[СТРАНИЦА]
Морис Бланшо. Взгляд Орфея. пер. Аркадия Драгомощенко. Пока...

Морис Бланшо. Взгляд Орфея.
пер. Аркадия Драгомощенко.

Пока Орфей спускается к Эвридике, искусство являет собой власть, понуждающую ночь раскрыться. По причине этой власти искусства, ночь привечает его - она становится привечающей близостью, пониманием и гармонией первой ночи. Но вот Орфей сошел к Эвридике: для него Эвридика - предел того, чего искусству возможно достичь, - сокрытая под покровом и именем, она есть бездонно-темная точка, к которой, мнится, ведут искусство, желание, смерть и ночь. Она - это мгновение, в коем сущность ночи близится как другая ночь.

Однако работа Орфея состоит не только лишь в том, чтобы, погружаясь в глубины, приблизить приближение этой "точки". Его работа в том, чтобы извести назад ее к дневному свету и в свете дня облечь ее в форму, очертания и явь. Орфей может все, за исключением одного - он не должен глядеть на нее, он не может заглянуть в центр ночи в ночи. Он может спуститься к ней, он может взять ее с собой - еще большая власть - и он может вывести ее наверх, но только оборотясь к ней спиной. И это от-вращение есть его единственный путь, коим он может ее достичь: в этом значение сокрытия, открываемое в ночи. Но в по-двиге своего перехода Орфей забывает о подлежащей завершению им работе - и он должен забыть ее, поскольку категорическое требование его по-двига состоит вовсе не в том, чтобы имелась какая-либо работа, но, чтобы остановиться и взглянуть в лицо этой "точке", схватить ее сущность там, где она является, где она сущностна и по сути явлена - в потаенности ночи.

Греческий миф гласит: никто не возможет работы-творения, покуда неимоверный опыт глубин (опыт, безоговорочно признававшийся греками необходимым для работы; опыт, в котором сама неимоверность испытует работу) не станет самодостоянием. Глубина не уступает себя, представая лицом к лицу. Она открывает себя, лишь сокрывая себя в работе. Изначальный, безжалостный вопрос. Но миф указует также и на то, что предназначение Орфея не в подчинении этому закону, - и, конечно же, правда, что, оборачиваясь взглянуть на Эвридику, Орфей тем самым разрушает работу, работа немедленно распадается на части, и Эвридика возвращается в мир теней. Под его пристальным взглядом сущность ночи раскрывает свою несущественность. Так он предает и работу, и Эвридику, и ночь. И, тем не мене, ежели не обернется взглянуть, он точно так же не минует предательства, выказав неверность по отношению к беспредельной и безрассудной силе своего по-двuга, которая требует Эвридику не в ее дневной истине и обыденном очаровании, но в ночной ее тьме, в ее отстраненности; в ее замкнутой телесности, запечатанном лице; которая взыскует Эвридику не когда она видима, но когда незрима, и не как проявление близости в обыденной жизни, но как инаковость того, что исключает какую бы то ни было интимность; это по-двuг-импульс взыскует не ее оживления, но жизни обретающейся в ней полноты смерти. И это единственное, ради чего он спускается в Преисподнюю. Вся слава его работы, вся власть его искусства и даже желание счастливой жизни в чудесных лучах дня принесены в жертву лишь этой одной заботе: заглянуть внутрь ночи, взглянуть на то, что сокрывается ночью - на иную ночь, сокрытие, становящееся зримым.

[ЗАПИСИ НАБОРА ДАННЫХ]
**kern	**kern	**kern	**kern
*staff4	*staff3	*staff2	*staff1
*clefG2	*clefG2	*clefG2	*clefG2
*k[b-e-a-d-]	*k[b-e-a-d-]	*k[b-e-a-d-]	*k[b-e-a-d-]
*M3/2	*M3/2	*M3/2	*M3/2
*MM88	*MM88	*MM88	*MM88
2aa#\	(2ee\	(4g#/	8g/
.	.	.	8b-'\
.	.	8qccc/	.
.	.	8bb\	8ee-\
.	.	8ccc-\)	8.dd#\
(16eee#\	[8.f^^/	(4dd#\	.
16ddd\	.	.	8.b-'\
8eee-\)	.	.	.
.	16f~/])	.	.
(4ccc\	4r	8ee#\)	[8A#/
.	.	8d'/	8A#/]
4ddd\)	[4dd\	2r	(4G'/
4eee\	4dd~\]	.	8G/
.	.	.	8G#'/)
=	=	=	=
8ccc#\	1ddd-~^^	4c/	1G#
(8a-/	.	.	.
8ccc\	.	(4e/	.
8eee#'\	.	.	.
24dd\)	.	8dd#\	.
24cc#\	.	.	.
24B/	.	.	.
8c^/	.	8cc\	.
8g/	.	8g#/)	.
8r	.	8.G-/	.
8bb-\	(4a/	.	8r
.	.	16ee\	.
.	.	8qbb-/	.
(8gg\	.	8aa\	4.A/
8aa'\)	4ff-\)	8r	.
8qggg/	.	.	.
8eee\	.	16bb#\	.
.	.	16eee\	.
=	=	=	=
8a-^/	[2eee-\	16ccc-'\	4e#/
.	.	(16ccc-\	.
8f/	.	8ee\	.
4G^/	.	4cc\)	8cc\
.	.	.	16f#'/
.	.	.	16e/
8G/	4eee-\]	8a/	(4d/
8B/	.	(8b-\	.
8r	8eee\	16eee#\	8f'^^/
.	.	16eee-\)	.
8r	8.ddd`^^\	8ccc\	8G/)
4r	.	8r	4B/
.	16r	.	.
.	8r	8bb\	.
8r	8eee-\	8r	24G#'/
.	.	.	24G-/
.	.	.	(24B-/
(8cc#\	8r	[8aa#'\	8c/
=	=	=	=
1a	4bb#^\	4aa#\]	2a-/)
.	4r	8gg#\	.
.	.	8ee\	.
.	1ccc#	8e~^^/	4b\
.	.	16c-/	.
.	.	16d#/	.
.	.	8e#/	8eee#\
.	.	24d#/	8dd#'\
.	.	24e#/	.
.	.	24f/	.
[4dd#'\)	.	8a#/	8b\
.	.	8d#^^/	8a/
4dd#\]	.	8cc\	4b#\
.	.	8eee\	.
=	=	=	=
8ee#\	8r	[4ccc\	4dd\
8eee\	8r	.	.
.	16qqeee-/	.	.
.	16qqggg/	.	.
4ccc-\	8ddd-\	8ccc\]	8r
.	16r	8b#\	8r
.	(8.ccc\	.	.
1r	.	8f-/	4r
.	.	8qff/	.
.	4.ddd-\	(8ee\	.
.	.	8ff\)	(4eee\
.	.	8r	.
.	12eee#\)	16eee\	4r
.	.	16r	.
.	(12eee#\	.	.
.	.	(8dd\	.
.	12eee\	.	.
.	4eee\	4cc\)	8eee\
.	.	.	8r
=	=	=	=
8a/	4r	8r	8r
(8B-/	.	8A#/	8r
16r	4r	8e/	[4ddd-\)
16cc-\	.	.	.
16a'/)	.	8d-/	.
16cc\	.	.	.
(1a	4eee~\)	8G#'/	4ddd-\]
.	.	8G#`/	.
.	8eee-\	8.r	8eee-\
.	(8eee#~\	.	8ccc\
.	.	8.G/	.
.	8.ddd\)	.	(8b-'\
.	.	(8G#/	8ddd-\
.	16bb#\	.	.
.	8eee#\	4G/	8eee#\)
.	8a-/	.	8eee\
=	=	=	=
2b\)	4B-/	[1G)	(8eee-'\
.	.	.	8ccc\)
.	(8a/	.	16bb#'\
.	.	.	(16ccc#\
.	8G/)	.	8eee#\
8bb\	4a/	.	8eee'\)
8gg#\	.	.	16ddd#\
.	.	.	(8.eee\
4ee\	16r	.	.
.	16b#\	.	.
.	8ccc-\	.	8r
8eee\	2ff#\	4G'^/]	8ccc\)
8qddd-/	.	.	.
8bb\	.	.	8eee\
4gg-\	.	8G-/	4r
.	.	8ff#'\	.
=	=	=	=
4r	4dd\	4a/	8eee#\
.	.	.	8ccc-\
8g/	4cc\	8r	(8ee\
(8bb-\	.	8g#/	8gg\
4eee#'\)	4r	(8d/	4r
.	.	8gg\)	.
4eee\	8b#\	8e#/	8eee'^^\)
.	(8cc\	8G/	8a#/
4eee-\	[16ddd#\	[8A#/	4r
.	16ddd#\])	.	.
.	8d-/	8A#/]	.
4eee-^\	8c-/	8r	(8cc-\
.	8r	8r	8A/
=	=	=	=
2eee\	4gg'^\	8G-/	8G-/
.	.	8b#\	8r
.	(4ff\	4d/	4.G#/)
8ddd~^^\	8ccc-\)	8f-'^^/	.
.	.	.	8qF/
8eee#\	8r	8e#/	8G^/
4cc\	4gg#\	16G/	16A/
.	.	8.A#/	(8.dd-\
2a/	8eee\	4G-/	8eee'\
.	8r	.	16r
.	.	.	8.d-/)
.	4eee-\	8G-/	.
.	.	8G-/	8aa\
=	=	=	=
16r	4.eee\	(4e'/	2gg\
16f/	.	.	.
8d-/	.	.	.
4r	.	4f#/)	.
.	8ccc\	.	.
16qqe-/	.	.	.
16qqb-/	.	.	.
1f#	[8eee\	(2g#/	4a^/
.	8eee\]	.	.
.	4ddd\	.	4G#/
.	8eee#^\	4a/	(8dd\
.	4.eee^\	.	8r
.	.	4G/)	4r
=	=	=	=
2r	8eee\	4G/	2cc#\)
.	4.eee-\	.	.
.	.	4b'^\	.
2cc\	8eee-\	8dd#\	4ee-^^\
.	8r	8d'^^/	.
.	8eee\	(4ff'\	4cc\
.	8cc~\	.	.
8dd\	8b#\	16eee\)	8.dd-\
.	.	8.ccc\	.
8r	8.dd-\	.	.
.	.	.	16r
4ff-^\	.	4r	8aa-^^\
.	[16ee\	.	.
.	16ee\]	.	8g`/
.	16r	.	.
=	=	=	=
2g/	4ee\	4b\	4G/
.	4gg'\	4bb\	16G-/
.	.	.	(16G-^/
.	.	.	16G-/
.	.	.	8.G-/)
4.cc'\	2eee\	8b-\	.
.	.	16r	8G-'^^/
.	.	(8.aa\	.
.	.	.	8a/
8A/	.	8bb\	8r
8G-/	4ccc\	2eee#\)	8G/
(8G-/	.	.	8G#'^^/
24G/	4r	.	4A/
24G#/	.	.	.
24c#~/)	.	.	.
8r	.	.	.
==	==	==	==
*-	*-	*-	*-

---

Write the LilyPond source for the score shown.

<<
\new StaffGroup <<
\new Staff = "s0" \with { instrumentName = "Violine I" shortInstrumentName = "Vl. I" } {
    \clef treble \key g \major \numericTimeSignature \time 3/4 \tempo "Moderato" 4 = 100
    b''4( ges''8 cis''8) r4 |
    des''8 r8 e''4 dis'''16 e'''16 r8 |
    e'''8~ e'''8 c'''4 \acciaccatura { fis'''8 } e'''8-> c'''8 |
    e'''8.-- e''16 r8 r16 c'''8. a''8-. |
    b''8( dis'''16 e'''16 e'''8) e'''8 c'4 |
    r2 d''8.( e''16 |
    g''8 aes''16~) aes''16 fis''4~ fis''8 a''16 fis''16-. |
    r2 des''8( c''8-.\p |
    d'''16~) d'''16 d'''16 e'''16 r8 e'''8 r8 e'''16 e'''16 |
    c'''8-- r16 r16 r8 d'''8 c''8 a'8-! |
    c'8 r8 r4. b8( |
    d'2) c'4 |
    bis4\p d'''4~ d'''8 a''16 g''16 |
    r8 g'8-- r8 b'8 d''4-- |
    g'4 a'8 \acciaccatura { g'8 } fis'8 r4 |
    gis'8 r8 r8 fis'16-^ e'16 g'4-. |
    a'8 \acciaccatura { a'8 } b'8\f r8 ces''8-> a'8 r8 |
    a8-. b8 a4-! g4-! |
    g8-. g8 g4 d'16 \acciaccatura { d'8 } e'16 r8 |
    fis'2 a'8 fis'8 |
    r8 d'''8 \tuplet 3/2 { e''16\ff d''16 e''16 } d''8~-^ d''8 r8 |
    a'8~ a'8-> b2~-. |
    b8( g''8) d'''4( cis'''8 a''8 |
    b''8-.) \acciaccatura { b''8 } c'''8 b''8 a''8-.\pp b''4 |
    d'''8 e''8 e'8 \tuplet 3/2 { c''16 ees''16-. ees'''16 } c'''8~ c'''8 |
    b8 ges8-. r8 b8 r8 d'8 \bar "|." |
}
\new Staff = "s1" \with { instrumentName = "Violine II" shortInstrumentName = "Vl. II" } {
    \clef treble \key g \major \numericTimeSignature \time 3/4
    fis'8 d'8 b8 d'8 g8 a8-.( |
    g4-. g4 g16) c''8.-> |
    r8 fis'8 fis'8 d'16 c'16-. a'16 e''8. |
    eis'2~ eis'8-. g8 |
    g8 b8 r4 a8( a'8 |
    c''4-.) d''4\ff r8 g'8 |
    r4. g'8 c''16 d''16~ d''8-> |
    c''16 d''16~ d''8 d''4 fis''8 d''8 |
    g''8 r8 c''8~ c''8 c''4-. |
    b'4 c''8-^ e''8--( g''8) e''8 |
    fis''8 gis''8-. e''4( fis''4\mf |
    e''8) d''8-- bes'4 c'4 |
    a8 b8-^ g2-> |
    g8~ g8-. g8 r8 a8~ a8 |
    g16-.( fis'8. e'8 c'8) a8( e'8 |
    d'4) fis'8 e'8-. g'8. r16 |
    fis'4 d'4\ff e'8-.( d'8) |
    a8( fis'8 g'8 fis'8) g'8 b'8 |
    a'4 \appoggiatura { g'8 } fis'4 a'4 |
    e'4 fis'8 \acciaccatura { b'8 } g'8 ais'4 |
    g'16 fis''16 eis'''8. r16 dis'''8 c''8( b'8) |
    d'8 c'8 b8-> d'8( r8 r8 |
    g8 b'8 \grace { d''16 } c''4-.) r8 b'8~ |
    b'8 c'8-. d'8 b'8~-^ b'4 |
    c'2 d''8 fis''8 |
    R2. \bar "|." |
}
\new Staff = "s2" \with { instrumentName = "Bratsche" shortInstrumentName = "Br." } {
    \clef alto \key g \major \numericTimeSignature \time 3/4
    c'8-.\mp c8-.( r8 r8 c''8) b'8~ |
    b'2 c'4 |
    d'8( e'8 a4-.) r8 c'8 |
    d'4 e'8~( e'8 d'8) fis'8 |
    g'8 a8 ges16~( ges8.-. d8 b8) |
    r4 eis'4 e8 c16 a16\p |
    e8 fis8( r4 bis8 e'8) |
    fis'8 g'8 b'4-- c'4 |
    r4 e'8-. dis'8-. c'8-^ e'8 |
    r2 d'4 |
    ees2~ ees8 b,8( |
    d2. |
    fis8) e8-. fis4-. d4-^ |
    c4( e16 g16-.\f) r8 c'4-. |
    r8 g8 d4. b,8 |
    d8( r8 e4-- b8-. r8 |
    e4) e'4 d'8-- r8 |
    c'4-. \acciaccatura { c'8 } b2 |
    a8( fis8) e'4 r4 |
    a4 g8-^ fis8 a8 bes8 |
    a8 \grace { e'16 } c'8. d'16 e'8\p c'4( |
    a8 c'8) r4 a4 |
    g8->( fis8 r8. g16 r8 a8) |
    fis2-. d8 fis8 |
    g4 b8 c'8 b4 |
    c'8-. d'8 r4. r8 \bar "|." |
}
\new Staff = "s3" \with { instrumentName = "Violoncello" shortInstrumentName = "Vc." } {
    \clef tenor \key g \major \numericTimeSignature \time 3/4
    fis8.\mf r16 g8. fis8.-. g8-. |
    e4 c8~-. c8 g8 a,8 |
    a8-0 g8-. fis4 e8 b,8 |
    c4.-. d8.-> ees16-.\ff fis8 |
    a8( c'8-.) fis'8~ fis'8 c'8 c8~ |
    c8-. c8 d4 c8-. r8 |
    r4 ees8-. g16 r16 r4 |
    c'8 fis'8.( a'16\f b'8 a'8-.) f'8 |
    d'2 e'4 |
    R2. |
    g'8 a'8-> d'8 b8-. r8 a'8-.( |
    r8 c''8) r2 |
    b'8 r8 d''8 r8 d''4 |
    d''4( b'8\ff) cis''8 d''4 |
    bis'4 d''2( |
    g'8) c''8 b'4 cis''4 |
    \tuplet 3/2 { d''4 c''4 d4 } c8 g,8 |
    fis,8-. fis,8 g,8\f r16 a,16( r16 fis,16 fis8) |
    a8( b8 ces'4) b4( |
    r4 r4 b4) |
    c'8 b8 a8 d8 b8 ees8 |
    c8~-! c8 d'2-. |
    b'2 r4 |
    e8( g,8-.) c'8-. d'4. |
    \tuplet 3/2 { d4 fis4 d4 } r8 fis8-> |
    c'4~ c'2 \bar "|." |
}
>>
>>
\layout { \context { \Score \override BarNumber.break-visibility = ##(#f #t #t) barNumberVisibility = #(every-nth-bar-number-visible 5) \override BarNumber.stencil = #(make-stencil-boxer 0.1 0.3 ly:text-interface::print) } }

[ВАША ЗАДАЧА]
Выпишите из текста об Орфее без изменений фрагмент, который открывается словами, содержащими «Морис Бланшо. Взгляд Орфея. пер.», и завершается словами «как другая ночь.». Опирайтесь только на текст об Орфее.

[ПОЛНЫЙ ОТВЕТ]
Морис Бланшо. Взгляд Орфея. пер. Аркадия Драгомощенко. Пока...

Морис Бланшо. Взгляд Орфея.
пер. Аркадия Драгомощенко.

Пока Орфей спускается к Эвридике, искусство являет собой власть, понуждающую ночь раскрыться. По причине этой власти искусства, ночь привечает его - она становится привечающей близостью, пониманием и гармонией первой ночи. Но вот Орфей сошел к Эвридике: для него Эвридика - предел того, чего искусству возможно достичь, - сокрытая под покровом и именем, она есть бездонно-темная точка, к которой, мнится, ведут искусство, желание, смерть и ночь. Она - это мгновение, в коем сущность ночи близится как другая ночь.